May 21, 2014
So at our state meet last weekend the girl I coach won the 100m hurdles in a new personal best of 13.52, and it would’ve been a state meet record except the wind was over the allowable legal limit. It was a great race in which she looked very fast between the hurdles and very fast over them. The only glaring flaw in the whole race was that she popped up at the start.
So all the other coaches were congratulating me later on and remarking on how wonderfully she ran. But my mind was still on the boys’ 110 prelims, where my guy was on his way to finishing in the top two and automatically qualifying for the final before the speed of the race finally caught up to him and he clobbered the ninth hurdle with the foot of his lead leg, falling back to fifth or sixth place and out of a spot in the finals.
All I could think about – as soon as it happened and for the rest of the day – was, I should have jammed him. I should’ve jammed him in practice. This state championship meet was his first race on a mondo surface after running on slower rubber surfaces all season long.
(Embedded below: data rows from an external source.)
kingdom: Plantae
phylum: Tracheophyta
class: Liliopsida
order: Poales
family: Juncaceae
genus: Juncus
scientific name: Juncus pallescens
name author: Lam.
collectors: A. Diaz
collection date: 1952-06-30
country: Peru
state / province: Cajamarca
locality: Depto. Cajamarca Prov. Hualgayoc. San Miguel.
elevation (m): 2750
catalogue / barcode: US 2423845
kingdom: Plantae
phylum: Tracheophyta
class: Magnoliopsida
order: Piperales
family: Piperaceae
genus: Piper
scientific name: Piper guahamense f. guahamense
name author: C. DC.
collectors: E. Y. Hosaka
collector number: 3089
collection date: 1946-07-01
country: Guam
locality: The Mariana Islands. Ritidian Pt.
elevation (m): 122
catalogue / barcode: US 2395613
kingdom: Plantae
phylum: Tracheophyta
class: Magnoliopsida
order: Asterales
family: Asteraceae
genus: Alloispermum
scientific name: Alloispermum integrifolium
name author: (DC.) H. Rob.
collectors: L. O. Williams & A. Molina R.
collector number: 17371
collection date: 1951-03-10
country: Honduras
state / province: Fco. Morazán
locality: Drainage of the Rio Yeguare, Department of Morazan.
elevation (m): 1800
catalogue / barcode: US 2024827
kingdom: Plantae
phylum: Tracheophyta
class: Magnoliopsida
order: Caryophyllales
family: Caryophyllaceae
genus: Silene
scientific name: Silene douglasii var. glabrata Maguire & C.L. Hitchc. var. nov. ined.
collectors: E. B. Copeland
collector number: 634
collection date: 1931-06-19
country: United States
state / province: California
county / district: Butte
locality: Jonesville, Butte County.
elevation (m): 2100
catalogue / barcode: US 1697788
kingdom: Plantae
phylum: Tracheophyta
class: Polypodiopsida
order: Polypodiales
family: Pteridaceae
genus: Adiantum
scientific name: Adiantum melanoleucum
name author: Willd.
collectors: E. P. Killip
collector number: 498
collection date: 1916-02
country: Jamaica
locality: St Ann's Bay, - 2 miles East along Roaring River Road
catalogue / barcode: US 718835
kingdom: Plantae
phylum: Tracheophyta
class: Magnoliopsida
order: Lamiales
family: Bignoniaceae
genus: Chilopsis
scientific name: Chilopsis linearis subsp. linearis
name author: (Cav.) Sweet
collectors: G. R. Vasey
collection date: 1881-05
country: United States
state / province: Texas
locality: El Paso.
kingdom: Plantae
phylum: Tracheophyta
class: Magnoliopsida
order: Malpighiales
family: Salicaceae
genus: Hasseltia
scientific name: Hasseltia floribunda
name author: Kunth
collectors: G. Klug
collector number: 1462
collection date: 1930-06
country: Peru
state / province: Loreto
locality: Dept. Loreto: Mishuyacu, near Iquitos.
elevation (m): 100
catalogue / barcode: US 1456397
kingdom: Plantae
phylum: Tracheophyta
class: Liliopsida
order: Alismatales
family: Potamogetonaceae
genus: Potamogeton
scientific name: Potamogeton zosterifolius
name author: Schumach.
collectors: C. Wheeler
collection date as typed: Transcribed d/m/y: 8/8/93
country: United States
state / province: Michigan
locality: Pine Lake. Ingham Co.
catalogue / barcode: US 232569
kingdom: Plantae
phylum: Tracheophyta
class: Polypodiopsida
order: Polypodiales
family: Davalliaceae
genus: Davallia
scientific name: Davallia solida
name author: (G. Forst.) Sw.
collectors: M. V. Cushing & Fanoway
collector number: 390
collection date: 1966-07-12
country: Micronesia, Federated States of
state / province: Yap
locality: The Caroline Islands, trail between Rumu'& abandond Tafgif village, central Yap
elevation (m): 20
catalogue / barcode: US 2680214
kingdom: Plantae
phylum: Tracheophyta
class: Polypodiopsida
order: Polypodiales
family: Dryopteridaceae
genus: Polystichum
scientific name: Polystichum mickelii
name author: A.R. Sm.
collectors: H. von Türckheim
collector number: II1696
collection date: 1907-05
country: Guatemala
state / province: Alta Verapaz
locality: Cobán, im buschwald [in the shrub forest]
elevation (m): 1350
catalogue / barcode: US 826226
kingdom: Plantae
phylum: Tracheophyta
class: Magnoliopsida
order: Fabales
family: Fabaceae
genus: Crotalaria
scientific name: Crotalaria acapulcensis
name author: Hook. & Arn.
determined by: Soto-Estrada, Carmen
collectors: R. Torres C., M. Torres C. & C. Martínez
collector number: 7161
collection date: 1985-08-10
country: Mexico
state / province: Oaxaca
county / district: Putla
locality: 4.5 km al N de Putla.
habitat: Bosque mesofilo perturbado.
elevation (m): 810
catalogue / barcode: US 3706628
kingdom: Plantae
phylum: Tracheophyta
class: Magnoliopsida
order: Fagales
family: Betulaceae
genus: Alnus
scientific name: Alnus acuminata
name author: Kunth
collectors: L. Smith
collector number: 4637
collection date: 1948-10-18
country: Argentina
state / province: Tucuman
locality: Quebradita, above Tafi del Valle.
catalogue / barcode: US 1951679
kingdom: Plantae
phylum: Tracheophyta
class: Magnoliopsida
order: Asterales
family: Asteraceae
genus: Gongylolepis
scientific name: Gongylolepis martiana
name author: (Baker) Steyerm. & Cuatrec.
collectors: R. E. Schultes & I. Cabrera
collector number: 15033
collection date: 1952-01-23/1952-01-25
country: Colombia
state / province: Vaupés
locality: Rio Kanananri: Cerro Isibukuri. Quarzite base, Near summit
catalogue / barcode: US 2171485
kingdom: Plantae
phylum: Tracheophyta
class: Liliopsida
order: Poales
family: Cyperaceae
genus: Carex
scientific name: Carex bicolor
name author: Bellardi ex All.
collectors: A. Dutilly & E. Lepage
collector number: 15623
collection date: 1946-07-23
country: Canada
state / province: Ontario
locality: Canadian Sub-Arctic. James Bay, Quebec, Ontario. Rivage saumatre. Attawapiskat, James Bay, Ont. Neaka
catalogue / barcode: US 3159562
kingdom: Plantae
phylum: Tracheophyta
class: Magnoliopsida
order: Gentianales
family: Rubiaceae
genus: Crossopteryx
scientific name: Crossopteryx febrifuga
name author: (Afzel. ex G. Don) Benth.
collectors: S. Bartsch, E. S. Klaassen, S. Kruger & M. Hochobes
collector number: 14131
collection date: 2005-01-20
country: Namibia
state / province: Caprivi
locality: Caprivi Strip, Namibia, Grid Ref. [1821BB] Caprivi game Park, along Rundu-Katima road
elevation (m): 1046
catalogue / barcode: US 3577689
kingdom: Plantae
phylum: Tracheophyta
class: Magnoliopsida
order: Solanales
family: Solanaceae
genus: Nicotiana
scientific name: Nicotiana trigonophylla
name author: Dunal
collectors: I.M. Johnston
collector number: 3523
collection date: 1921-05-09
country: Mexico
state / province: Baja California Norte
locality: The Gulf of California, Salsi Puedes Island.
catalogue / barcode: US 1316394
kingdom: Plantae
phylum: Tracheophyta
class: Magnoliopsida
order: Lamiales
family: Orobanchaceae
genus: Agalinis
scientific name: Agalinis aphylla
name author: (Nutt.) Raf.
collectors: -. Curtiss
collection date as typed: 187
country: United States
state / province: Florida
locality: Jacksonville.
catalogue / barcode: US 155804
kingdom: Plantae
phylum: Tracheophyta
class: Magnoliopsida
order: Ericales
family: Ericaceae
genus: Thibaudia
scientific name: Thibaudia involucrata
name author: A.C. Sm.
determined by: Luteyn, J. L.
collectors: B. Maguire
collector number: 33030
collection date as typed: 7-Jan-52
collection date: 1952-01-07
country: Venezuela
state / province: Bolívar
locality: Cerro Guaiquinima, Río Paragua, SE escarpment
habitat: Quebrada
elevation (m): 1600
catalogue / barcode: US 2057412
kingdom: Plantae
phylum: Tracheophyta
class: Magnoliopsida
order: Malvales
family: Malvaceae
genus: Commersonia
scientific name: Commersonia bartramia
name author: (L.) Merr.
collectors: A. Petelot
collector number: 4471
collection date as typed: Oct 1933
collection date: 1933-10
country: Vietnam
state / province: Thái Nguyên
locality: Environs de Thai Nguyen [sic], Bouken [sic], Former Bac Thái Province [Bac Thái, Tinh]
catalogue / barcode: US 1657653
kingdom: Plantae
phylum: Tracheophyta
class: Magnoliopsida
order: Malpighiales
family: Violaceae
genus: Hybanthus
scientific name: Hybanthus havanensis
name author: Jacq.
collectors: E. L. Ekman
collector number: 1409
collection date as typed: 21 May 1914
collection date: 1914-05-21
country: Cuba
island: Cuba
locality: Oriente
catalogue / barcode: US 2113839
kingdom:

I knew the faster surface would cause crowding issues. When practicing block starts, I should’ve moved the hurdles in three feet to mimic the crowded feeling he’d have in the race. But I’d only moved them in the usual one foot, which wasn’t enough to prepare him for those hurdles rushing up at him.
This kid was a senior who had never run the high hurdles until this year. Through relentless hard work and a fiery competitive spirit, he had gotten his personal best all the way down to 14.31 prior to the state meet, putting himself in position to be a contender for the state title. But then I essentially set him up for failure by not jamming him in practice.
Some people think it strange that someone like me – who has coached very good hurdlers for a long period of time – could still suffer from pangs of self-doubt. Even with my girl who won, I’m trying to figure out what I have to do to fix her start, especially heading into nationals where she’s going to be facing some high rollers.
I suffer from self-doubt all the time. To me, there is such a thing as healthy self-doubt. When it comes to mistakes I make, I can’t beat myself up over them, but I do have to own them. Self-doubt can a means to self-growth, to becoming a better coach, as long as I don’t let it get to the point where I doubt my abilities.
The same holds true for athletes. As my male hurdler said a little while ago, “I love flaws, because it means there’s always something you can do to get better.”